If we look at your M&A activities over recent years, a majority of your acquisitions are Japanese cuisine-related brands. One of your brands isn’t necessarily Japanese cuisine-related, and that is WOLFGANG PUCK. Are you looking to incorporate any more foreign restaurant types under your umbrella?

Yes, we are. Since the JPY is very weak, it is a very bad time to purchase foreign companies right now. But we will still attempt to do so.

 

Partnerships obviously play a key part in your business, whether that is your relationship with suppliers or travel agencies. Are you looking to expand your partnership network domestically or internationally? If so, which partnerships will be most valuable for your international expansion?

We are looking to form joint ventures with wealthy companies because we expect them to keep pace with our speed and growth.

 

What are the main pillars of your Colowide Vision 2030?

The core target of Vision 2030 is to achieve JPY 500 billion in sales. That will center around our M&A strategy, and by dividing that JPY 500 billion, we hope to achieve JPY 250 billion domestically.

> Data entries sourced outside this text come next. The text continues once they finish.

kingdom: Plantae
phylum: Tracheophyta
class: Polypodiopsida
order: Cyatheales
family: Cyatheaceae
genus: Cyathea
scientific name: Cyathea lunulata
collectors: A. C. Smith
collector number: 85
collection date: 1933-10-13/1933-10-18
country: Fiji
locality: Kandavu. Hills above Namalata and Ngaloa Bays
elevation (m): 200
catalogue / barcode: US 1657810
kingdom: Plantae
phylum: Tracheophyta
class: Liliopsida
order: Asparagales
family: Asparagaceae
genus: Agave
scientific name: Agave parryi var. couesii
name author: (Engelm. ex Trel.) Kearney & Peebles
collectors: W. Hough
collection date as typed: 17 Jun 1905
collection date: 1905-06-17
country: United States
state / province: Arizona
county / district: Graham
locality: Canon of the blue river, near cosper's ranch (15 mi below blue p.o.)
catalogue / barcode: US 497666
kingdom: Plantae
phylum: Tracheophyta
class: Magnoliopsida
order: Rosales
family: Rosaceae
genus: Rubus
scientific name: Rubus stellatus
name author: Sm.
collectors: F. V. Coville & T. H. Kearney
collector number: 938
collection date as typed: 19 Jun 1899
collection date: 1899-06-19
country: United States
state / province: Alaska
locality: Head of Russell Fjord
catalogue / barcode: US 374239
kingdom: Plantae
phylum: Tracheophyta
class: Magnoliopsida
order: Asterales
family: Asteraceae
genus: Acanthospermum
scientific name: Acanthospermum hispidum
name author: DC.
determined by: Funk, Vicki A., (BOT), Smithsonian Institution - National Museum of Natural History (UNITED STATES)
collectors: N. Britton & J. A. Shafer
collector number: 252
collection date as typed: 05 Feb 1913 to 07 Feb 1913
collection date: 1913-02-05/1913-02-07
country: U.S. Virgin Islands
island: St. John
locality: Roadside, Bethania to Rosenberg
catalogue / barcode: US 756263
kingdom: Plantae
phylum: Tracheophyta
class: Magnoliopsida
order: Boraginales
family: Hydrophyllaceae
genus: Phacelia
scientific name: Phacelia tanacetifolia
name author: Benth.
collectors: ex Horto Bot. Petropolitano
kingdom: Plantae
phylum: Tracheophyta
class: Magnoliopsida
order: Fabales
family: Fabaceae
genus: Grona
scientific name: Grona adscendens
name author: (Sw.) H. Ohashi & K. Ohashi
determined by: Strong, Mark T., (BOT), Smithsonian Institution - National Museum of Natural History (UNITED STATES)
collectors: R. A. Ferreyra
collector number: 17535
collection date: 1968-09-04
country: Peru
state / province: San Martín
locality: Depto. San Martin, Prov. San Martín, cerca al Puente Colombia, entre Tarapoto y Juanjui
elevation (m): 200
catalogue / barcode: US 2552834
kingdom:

Overseas should account for JPY 150 billion. We have the remaining JPY of 100 billion, which we want to achieve through our catering service business. Last year, we only achieved JPY 700 million within this catering segment, but this year, we are projecting JPY 14 billion, which is twenty times more than in just a one-year span.

 

If you had to describe your company in just a few short sentences, what would they be?

I want our company to be recognized as a company that operates restaurants providing customers with delicious food, all served with the best hospitality.